** SOURCE MATERIAL follows **
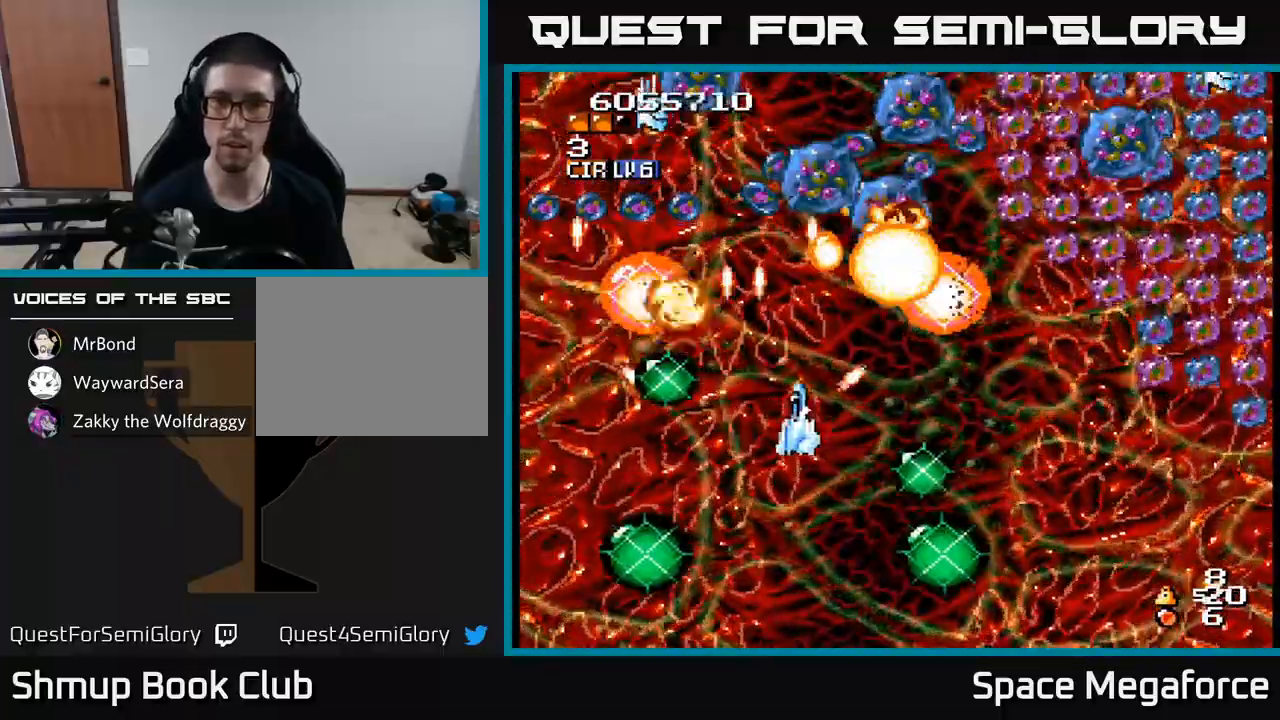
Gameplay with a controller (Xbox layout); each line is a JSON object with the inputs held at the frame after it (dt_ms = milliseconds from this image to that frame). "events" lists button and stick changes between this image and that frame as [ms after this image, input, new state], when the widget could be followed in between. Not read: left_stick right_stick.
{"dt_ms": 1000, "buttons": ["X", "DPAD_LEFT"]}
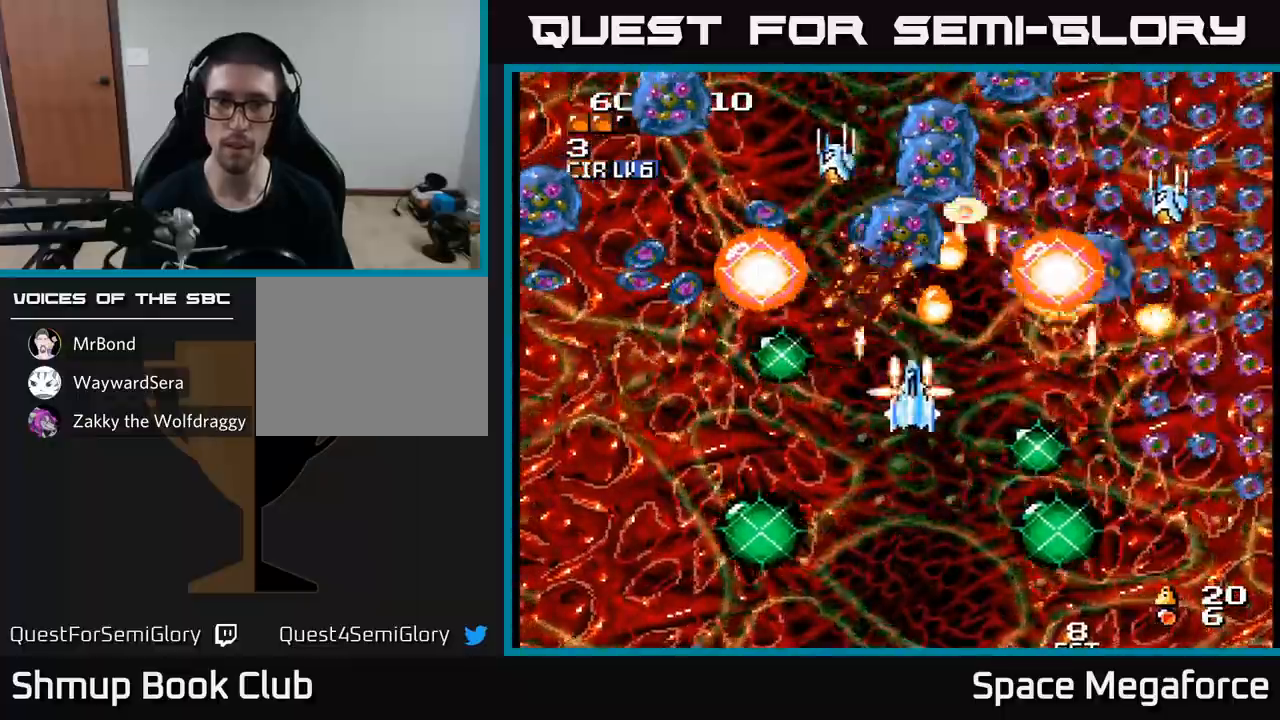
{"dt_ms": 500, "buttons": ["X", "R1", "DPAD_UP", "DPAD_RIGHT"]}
** End of SOURCE MATERIAL **
• **TASK GOAL**
The finished copy should match the data above word for word and contain no pictures.

• **ANSWER FOR THE TASK**
Gameplay with a controller (Xbox layout); each line is a JSON object with the inputs held at the frame after it (dt_ms = milliseconds from this image to that frame). "events" lists button and stick changes between this image and that frame as [ms after this image, input, new state], when the widget could be followed in between. Not read: left_stick right_stick.
{"dt_ms": 1000, "buttons": ["X", "DPAD_LEFT"]}
{"dt_ms": 500, "buttons": ["X", "R1", "DPAD_UP", "DPAD_RIGHT"]}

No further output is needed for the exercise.